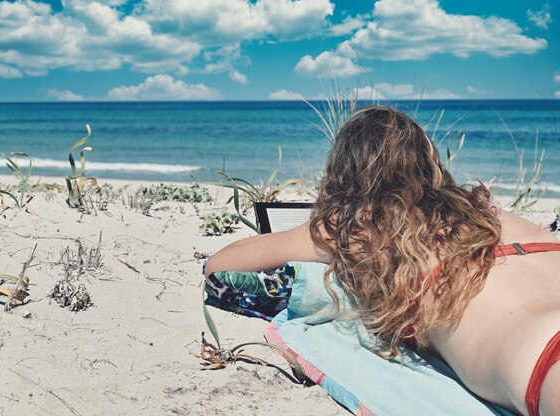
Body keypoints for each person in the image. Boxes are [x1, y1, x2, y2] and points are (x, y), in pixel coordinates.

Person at [204, 106, 560, 416]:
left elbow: (219, 266)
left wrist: (322, 224)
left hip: (540, 353)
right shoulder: (488, 212)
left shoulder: (361, 228)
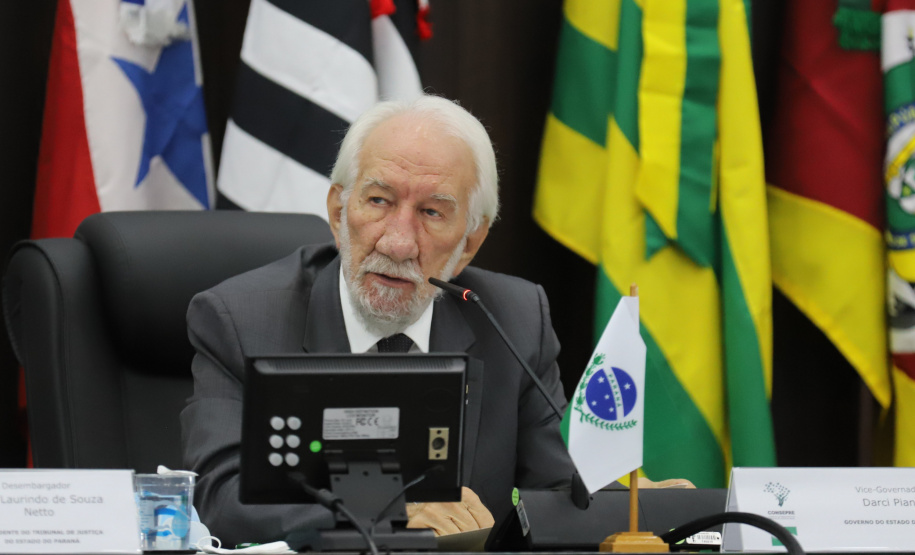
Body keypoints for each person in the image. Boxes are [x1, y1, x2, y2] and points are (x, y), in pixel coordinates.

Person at [181, 95, 685, 546]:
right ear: (339, 211)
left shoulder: (512, 317)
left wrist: (637, 507)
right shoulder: (241, 319)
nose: (398, 242)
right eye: (379, 201)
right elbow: (221, 499)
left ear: (470, 241)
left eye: (432, 213)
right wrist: (393, 514)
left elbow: (558, 487)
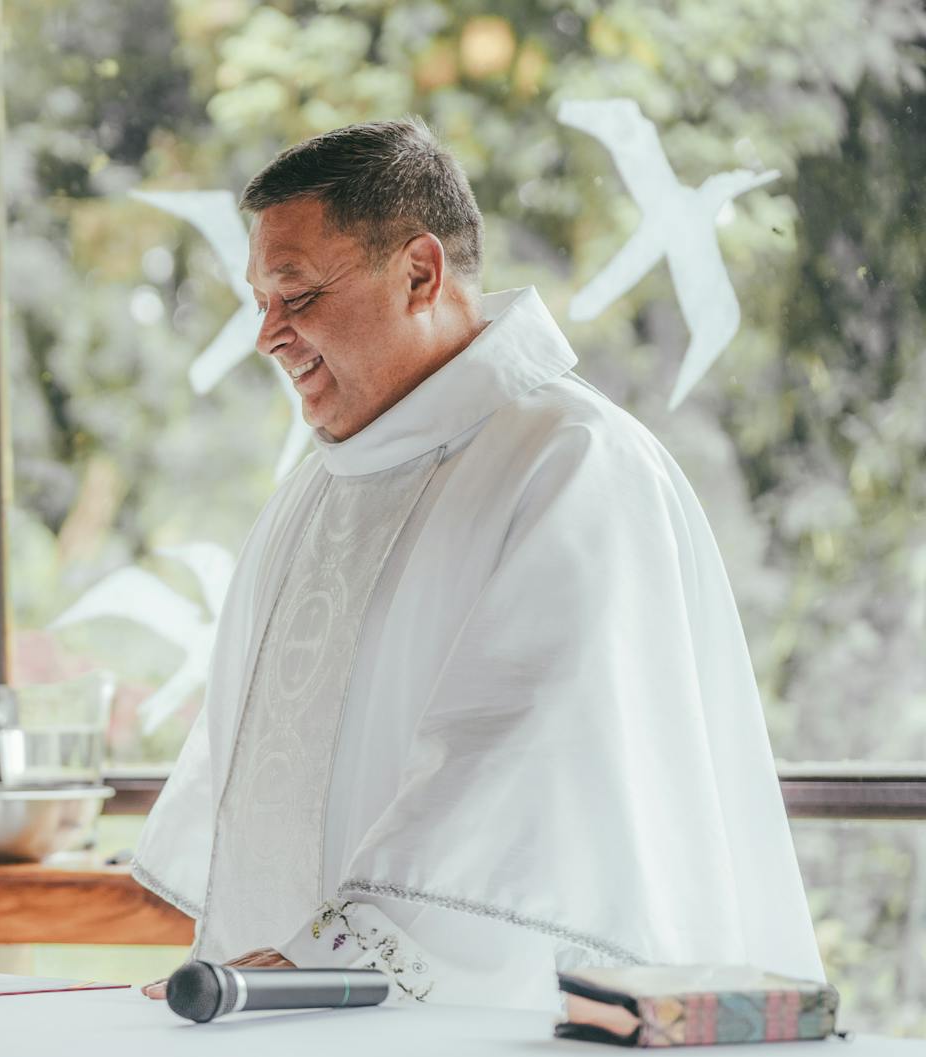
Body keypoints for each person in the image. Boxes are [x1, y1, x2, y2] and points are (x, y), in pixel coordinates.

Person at [133, 120, 821, 1009]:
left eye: (296, 296)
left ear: (419, 272)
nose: (268, 335)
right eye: (259, 300)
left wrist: (339, 956)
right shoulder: (315, 494)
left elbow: (528, 747)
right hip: (290, 1011)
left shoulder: (570, 463)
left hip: (506, 1016)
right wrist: (267, 965)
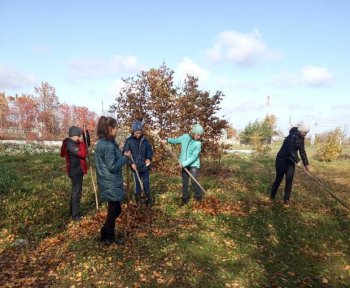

- [Prompt]
Leave the images out and print each entry exactly.

- [Solution]
Body keypoints for each person in the image. Boxes are [x1, y1, x2, y2] and points are (x, y), in pixel coordinates.

Person at [204, 106, 560, 416]:
left elbow: (219, 266)
left wrist: (322, 224)
left hip: (540, 353)
right shoulder: (488, 212)
left shoulder: (361, 228)
Body keypoints for each person in the image. Boxes are [x1, y1, x2, y2] and points are (x, y), in pixel coordinates.

Person at [181, 95, 685, 546]:
right ear: (339, 211)
left shoulder: (512, 317)
left wrist: (637, 507)
right shoulder: (241, 319)
nose: (398, 242)
right eye: (379, 201)
right elbow: (221, 499)
left ear: (470, 241)
left eye: (432, 213)
right wrist: (393, 514)
left elbow: (558, 487)
Body keypoints for each person in the image. Boxes are [x1, y1, x2, y2] and points are (x, y), in pixel coordinates.

Person at [133, 120, 821, 1009]:
left eye: (296, 296)
left ear: (419, 272)
nose: (268, 335)
right eye: (259, 300)
left wrist: (339, 956)
right shoulder: (315, 494)
left elbow: (528, 747)
right hip: (290, 1011)
left shoulder: (570, 463)
left hip: (506, 1016)
right wrist: (267, 965)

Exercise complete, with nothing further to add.